Bacow should tread carefully with student speech task force

Last year, the Committee on Student Life (CSL) found Tufts' conservative magazine The Primary Source guilty of harassing students with the publication of a satirical Christmas carol parody, entitled "O Come All Ye Black Folk," and a subsequent piece about Islamic extremism.

The committee ruled that the Primary Source would be required to print bylines on all of its articles, attaching a condition to the group's funding.

Dean of Undergraduate Education James Glaser, supported by President Lawrence Bacow, promptly reversed the decision on the grounds that student speech should not be subject to conditions. In an e-mail to the entire student body, Bacow concurred with Glaser's decision, arguing that "the appropriate response to offensive speech is more speech, not less."

That is why the statement Bacow made on Wednesday announcing the creation of a Task Force on Freedom of Expression at Tufts should leave students scratching their heads.

The stated charge of the task force is to both "preserve freedom of expression" and to "protect members of the community from harassment without defining it so broadly as to require the university to respond to offensive speech with administrative action," according to its description on Tufts.edu.

These goals, while admirable, draw a line too thin to be walked, and represent a clear step backwards from last year's well reasoned decision that the Primary Source would not be punished for the offending articles.

After studying issues of speech at Tufts - with specific attention paid to preventing harassment - the task force will present recommendations to the Board of Trustees, who will then choose whether or not to add policy regarding the freedom of speech.

The creation of a group devoted to forming such a policy is worrisome, as any new speech policy would put the regulation of speech at Tufts in the hands of the university - rather than allowing student speakers and publications to censor and regulate their own speech.

If the trustees decide on a policy that enshrines free speech further in the Tufts community, the practical change would be minimal; organizations like the Primary Source would still be permitted to publish even unpopular or offensive material without facing punishment.
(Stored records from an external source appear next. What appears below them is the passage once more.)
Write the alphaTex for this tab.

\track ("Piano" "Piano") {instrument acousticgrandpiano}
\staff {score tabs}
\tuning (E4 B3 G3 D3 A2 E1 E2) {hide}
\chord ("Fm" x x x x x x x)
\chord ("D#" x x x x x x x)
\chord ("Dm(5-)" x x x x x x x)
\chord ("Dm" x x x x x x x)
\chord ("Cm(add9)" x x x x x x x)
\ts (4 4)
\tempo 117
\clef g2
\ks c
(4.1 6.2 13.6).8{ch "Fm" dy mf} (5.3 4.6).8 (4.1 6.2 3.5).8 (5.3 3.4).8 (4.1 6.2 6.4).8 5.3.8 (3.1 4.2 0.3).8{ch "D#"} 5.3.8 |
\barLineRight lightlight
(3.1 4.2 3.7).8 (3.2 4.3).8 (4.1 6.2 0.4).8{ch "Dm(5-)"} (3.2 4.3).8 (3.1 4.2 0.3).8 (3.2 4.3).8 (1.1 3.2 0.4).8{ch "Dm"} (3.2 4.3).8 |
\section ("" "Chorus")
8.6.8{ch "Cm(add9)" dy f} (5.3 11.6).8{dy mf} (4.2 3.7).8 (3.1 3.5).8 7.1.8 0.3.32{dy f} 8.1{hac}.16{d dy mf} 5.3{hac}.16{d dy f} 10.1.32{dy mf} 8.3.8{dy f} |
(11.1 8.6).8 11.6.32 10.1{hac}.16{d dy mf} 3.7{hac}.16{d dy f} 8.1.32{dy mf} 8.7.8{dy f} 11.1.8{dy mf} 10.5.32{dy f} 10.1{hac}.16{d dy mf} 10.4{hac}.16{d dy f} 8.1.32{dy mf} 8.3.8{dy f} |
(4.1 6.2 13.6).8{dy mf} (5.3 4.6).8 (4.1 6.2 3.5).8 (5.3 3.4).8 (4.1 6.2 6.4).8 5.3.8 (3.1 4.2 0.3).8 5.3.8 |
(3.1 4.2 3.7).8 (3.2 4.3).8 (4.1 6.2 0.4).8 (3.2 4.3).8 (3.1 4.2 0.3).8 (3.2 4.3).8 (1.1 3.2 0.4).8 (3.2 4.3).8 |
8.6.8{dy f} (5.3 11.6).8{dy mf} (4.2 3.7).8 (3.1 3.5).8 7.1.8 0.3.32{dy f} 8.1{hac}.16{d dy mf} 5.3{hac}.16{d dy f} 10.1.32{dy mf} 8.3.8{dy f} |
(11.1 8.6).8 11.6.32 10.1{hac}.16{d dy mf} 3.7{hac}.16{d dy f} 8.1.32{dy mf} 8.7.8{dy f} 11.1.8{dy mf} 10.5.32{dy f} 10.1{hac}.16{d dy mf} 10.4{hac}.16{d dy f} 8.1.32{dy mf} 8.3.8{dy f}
Given Bacow's and Glaser's rejection of the CSL decision, this will be the case even without a new speech policy.

But a policy that serves to "protect members of the community from harassment" as a response to the CSL decision could potentially open the door to regulation or even censorship of student speech - now backed by the authority of university policy rather than the small group of faculty members that make up the CSL.

If Tufts seeks to protect unpopular voices rather than marginalize them, it should move toward less university involvement in the regulation of speech at Tufts - not more.

To Bacow's credit, he seems to personally understand the value of free speech on campus - after all, he did not see the Primary Source's controversial articles, which he described in an e-mail to the student body as personally "offensive," as a justification for limiting their speech. He opted instead to protect their right to express themselves even when it was in poor taste, and the new task force appears to be a well meaning extension of that philosophy.

Bacow's intentions here are good, but he should be sure to tread carefully as he seeks to execute them.